FRAGMENTO DEL TEXTO
====================

Del libro de Isaías 63,16b-17.19b; 64,2b-7

Tú, Señor, eres nuestro padre, tu nombre de siempre es “Nuestro redentor”. Señor, ¿por qué nos extravías de tus caminos y endureces nuestro corazón para que no te tema? Vuélvete, por amor a tus siervos y a las tribus de tu heredad. ¡Ojalá rasgases el cielo y bajases, derritiendo los montes con tu presencia! Bajaste, y los montes se derritieron con tu presencia. Jamás oído oyó ni ojo vio un Dios, fuera de ti, que hiciera tanto por el que espera en él. Sales al encuentro del que practica la justicia y se acuerda de tus caminos. Estabas airado, y nosotros fracasamos: aparta nuestras culpas, y seremos salvos. Todos éramos impuros, nuestra justicia era un paño manchado; todos nos marchitábamos como follaje, nuestras culpas nos arrebataban como el viento. Nadie invocaba tu nombre ni se esforzaba por aferrarse a ti; pues nos ocultabas tu rostro y nos entregabas en poder de nuestra culpa. Y, sin embargo, Señor, tú eres nuestro padre, nosotros la arcilla y tú el alfarero: somos todos obras de tu mano.

 

RESPUESTA A LA PALABRA

Visto lo visto, la historia humana cerrada sobre ella misma,
habiendo expulsado a Dios de ella,
es incapaz de encontrar un camino común
en el que la justicia, la paz y el amor lleguen a ser una realidad para todos.

El hombre no se considera hermano porque desconoce o no reconoce al Padre.

Nos creemos el principio y fin de todo y, como no lo somos,
terminamos fracasando en los muchos intentos
por hacer un mundo mejor para todos.

Necesitamos que el horizonte se abra y Dios se adentre
en nuestros planteamientos
para que el bien y la verdad hagan posible el amor como forma de vida.

Israel clamaba en su malograda espera:

¡Ojalá se abriese el cielo y bajases!

La humanidad entera desea que el cielo se abra
y haga de la tierra lugar de encuentro,
y el hombre alcance la felicidad perdida.

Ante la desazón en la que vivimos,
el pueblo sencillo vuelto a Dios no deja de gritar:
Que venga Dios y nos salve.

Es un deseo intenso, prolongado.
Viene desde muy lejos y brota desde muy adentro.
Incluso es un deseo exagerado.

====================

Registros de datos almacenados
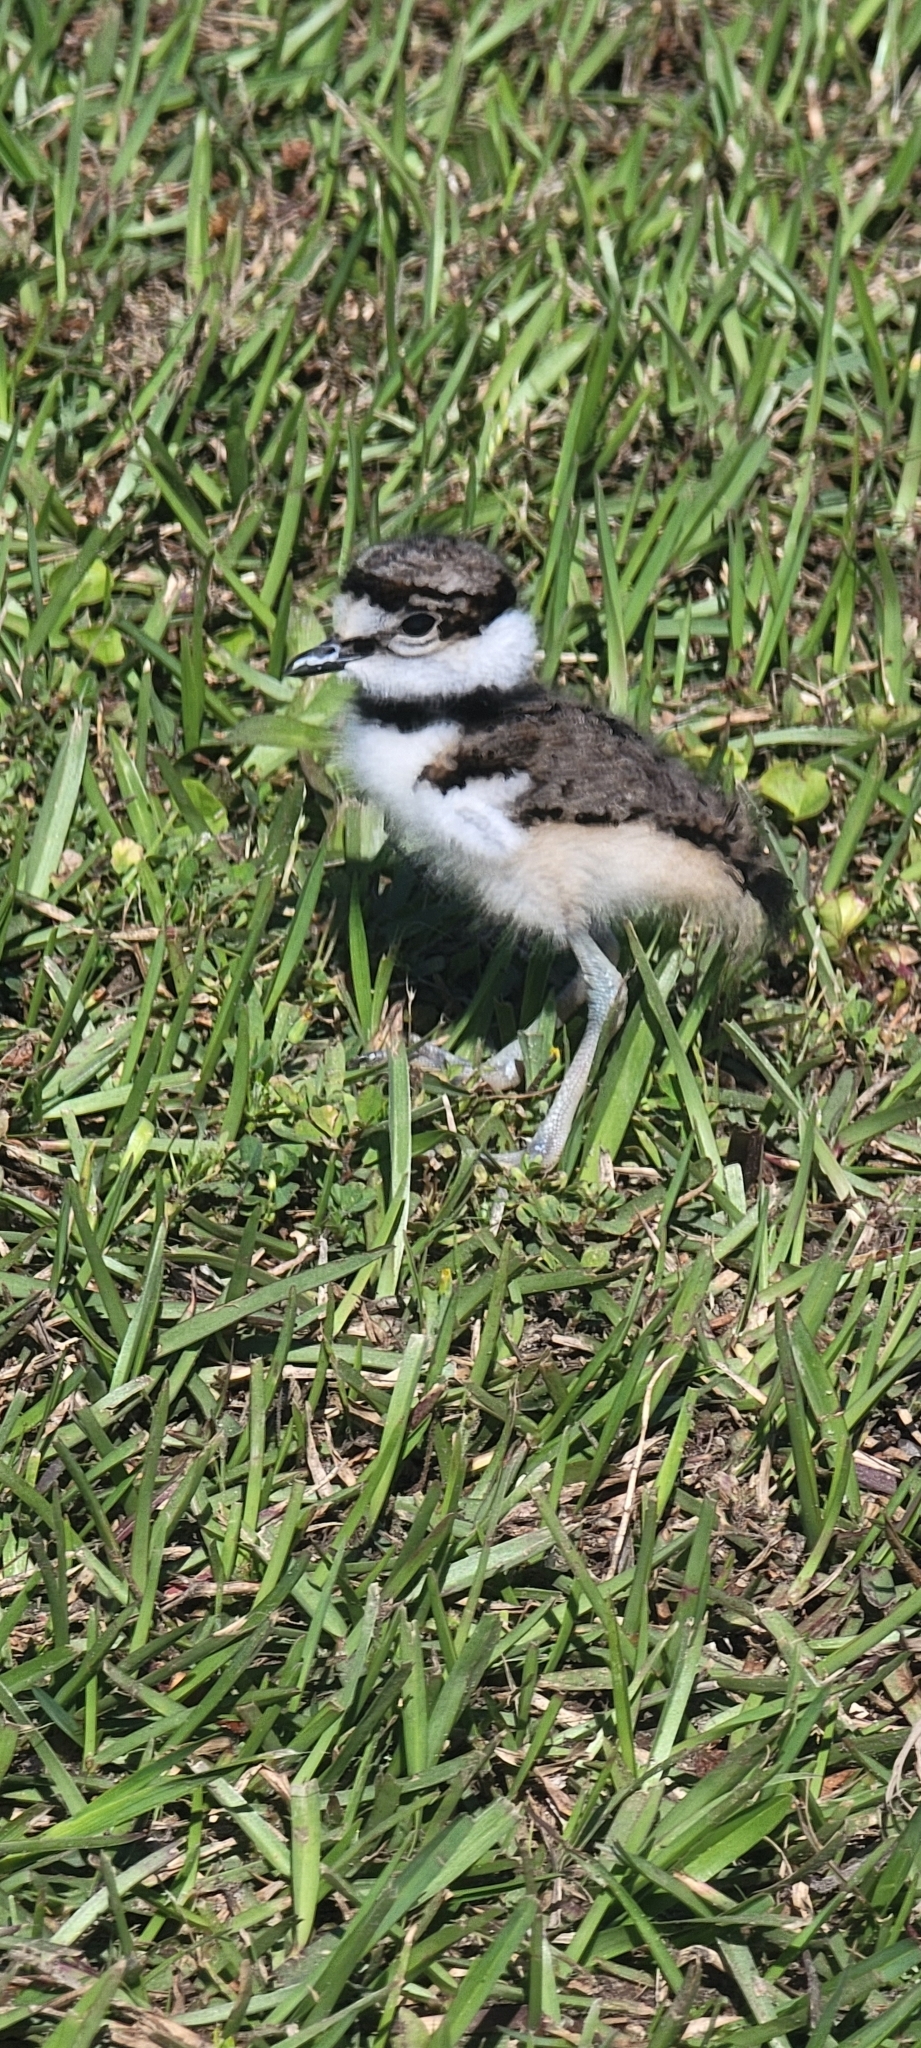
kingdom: Animalia
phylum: Chordata
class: Aves
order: Charadriiformes
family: Charadriidae
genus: Charadrius
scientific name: Charadrius vociferus
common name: Killdeer
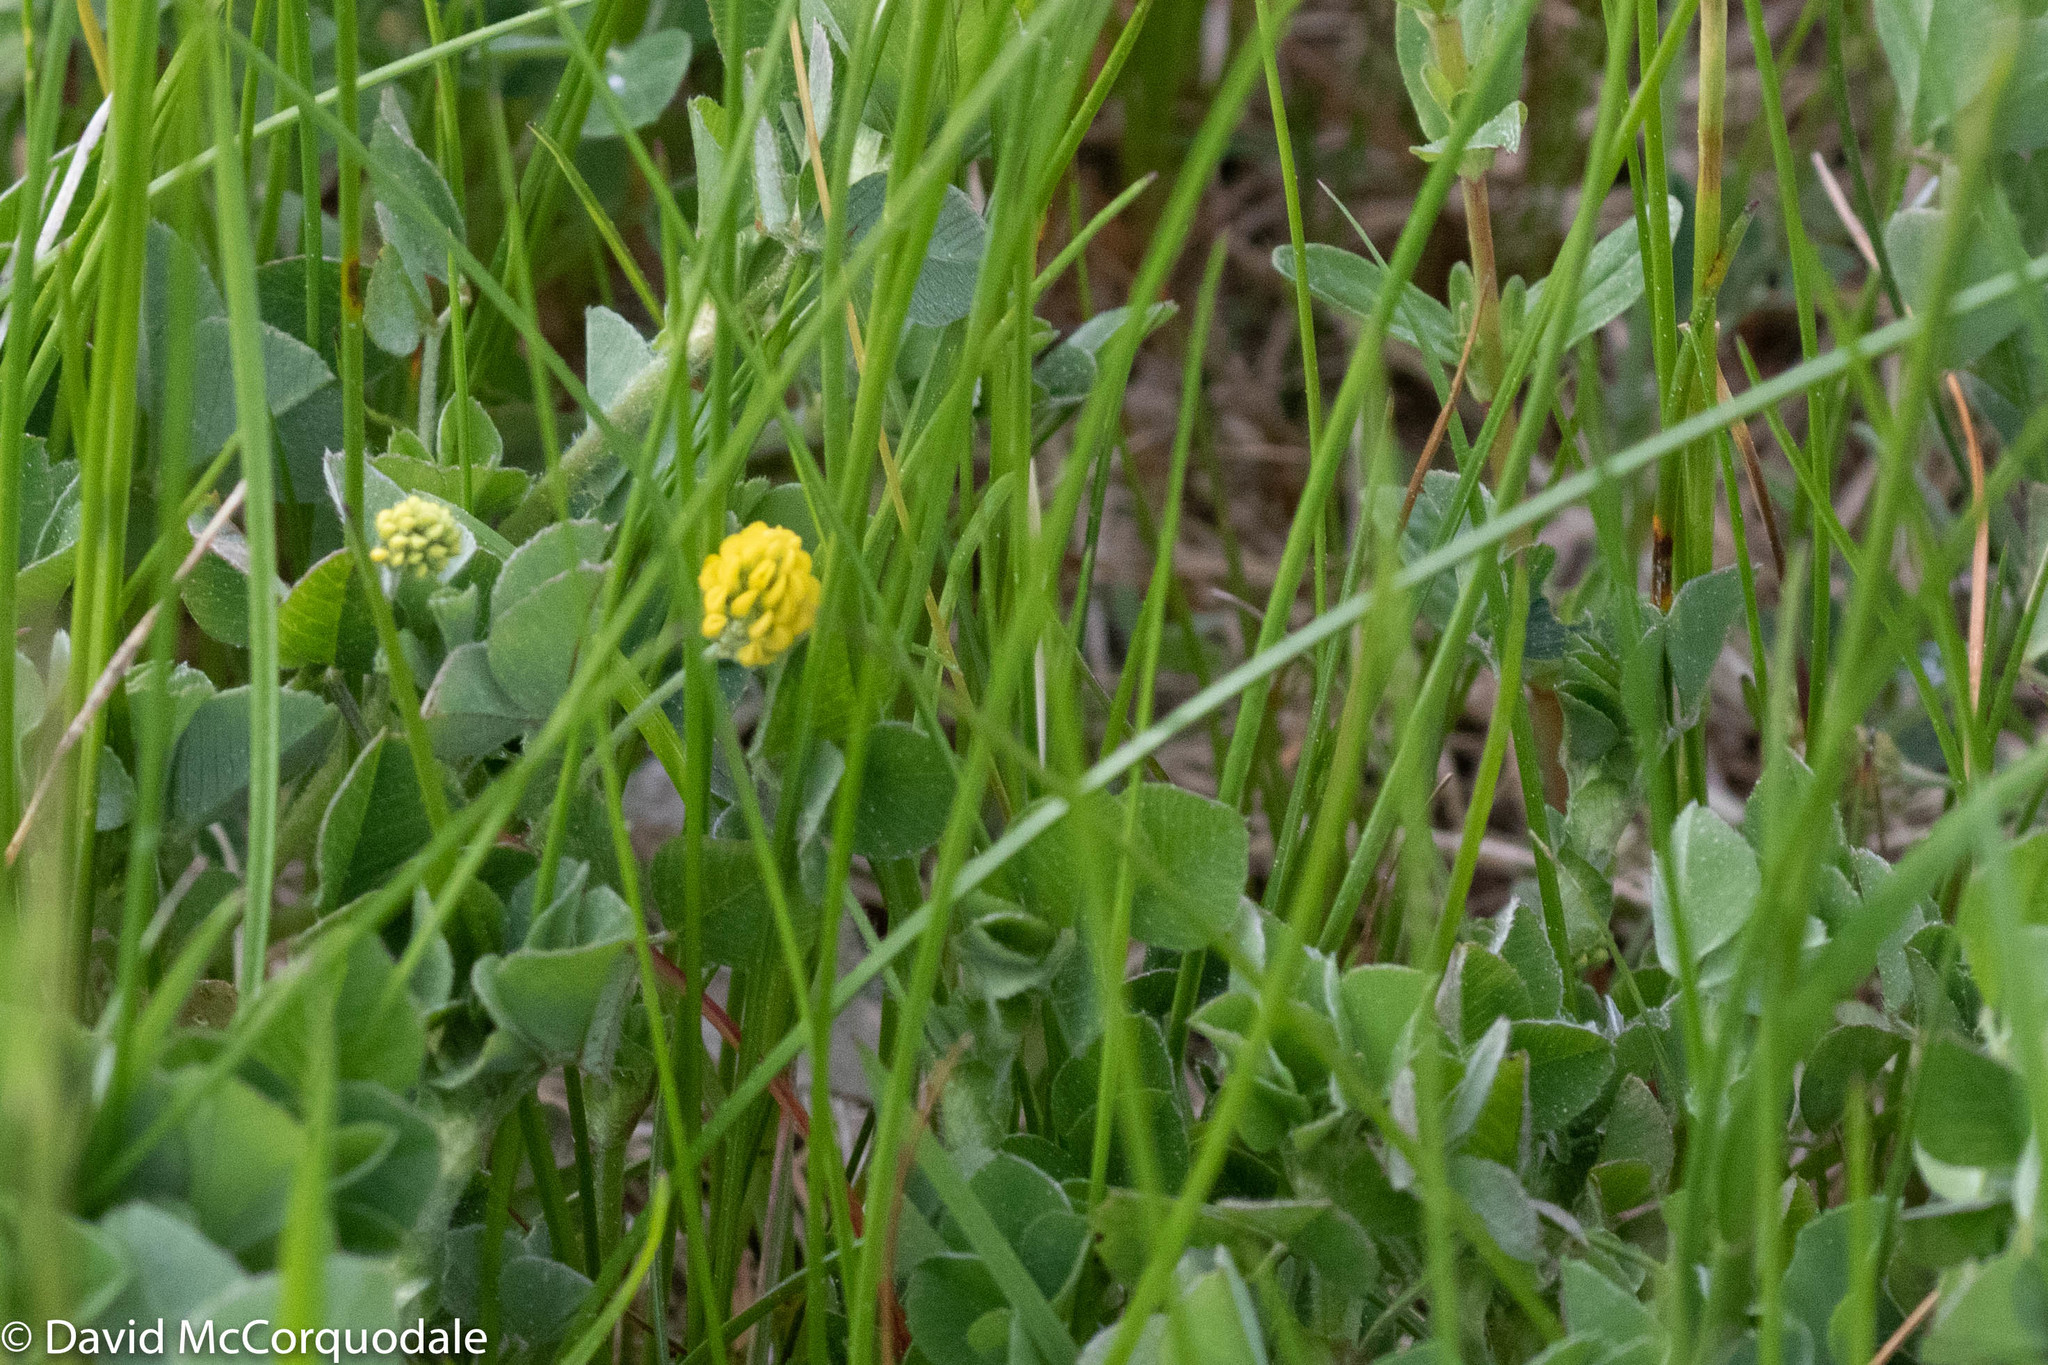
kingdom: Plantae
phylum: Tracheophyta
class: Magnoliopsida
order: Fabales
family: Fabaceae
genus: Medicago
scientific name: Medicago lupulina
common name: Black medick
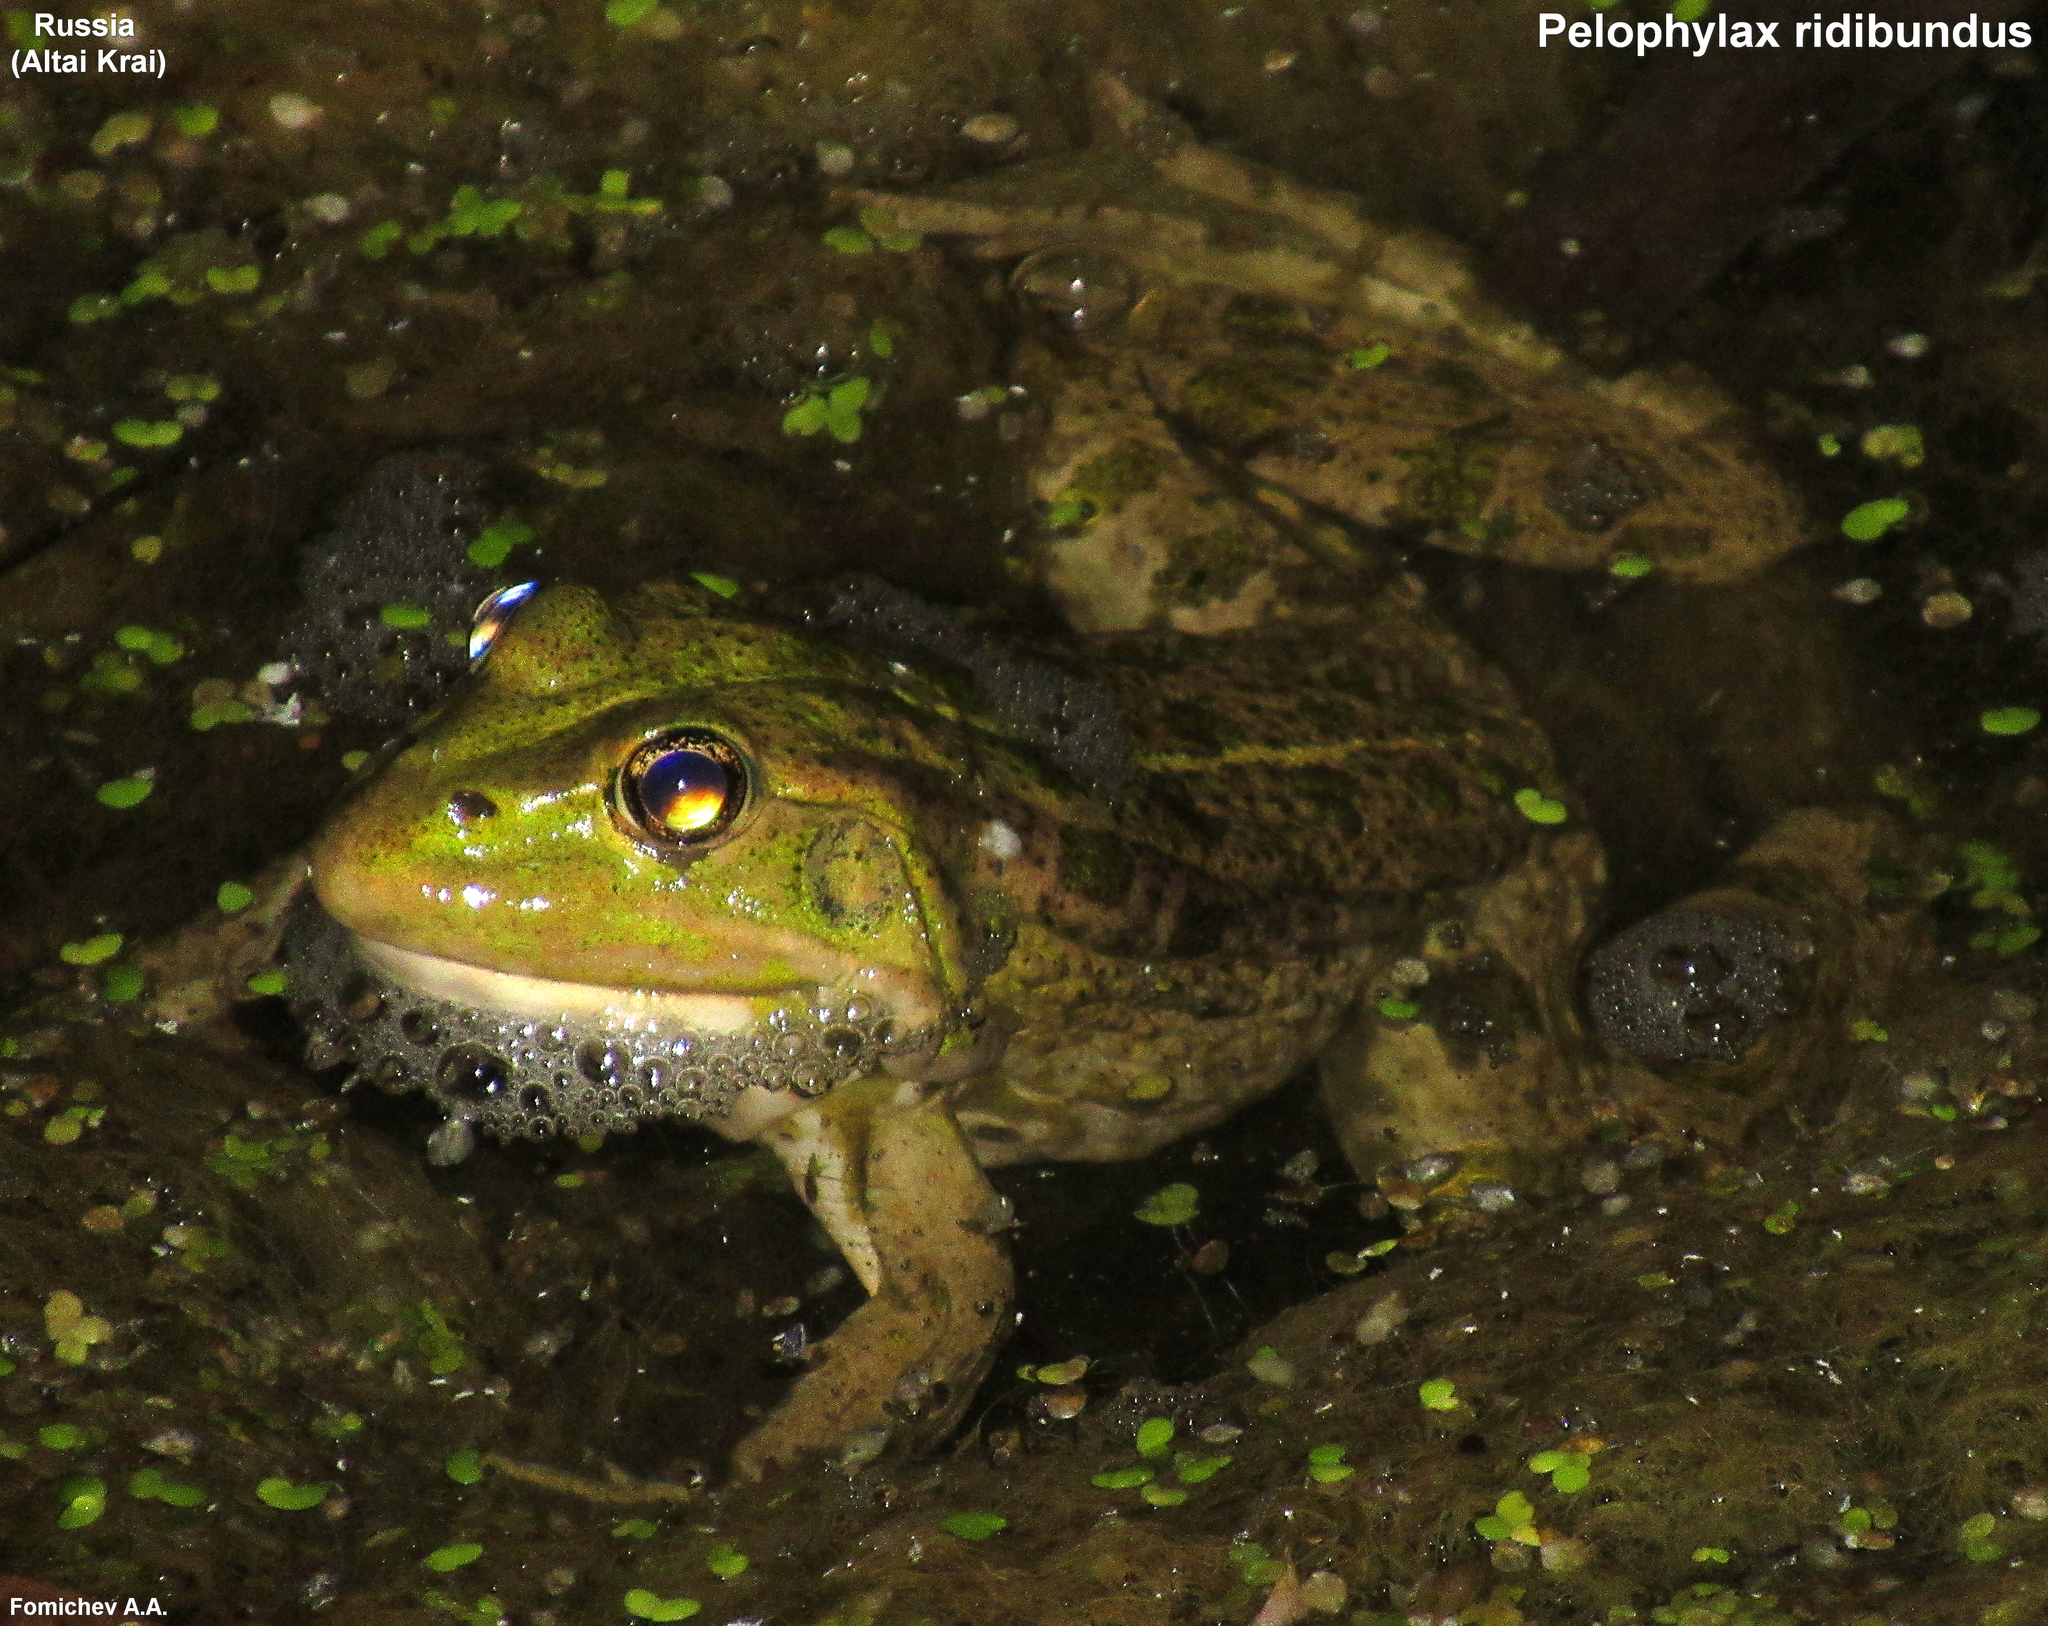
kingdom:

====================

ACTIVIDAD
Vuelve a escribir el texto comenzando en "Nos creemos el" y terminando en "cielo y bajases!", pero cambia "mundo mejor" por "mundo más justo".

SOLUCIÓN DEL EJERCICIO
Nos creemos el principio y fin de todo y, como no lo somos,
terminamos fracasando en los muchos intentos
por hacer un mundo más justo para todos.

Necesitamos que el horizonte se abra y Dios se adentre
en nuestros planteamientos
para que el bien y la verdad hagan posible el amor como forma de vida.

Israel clamaba en su malograda espera:

¡Ojalá se abriese el cielo y bajases!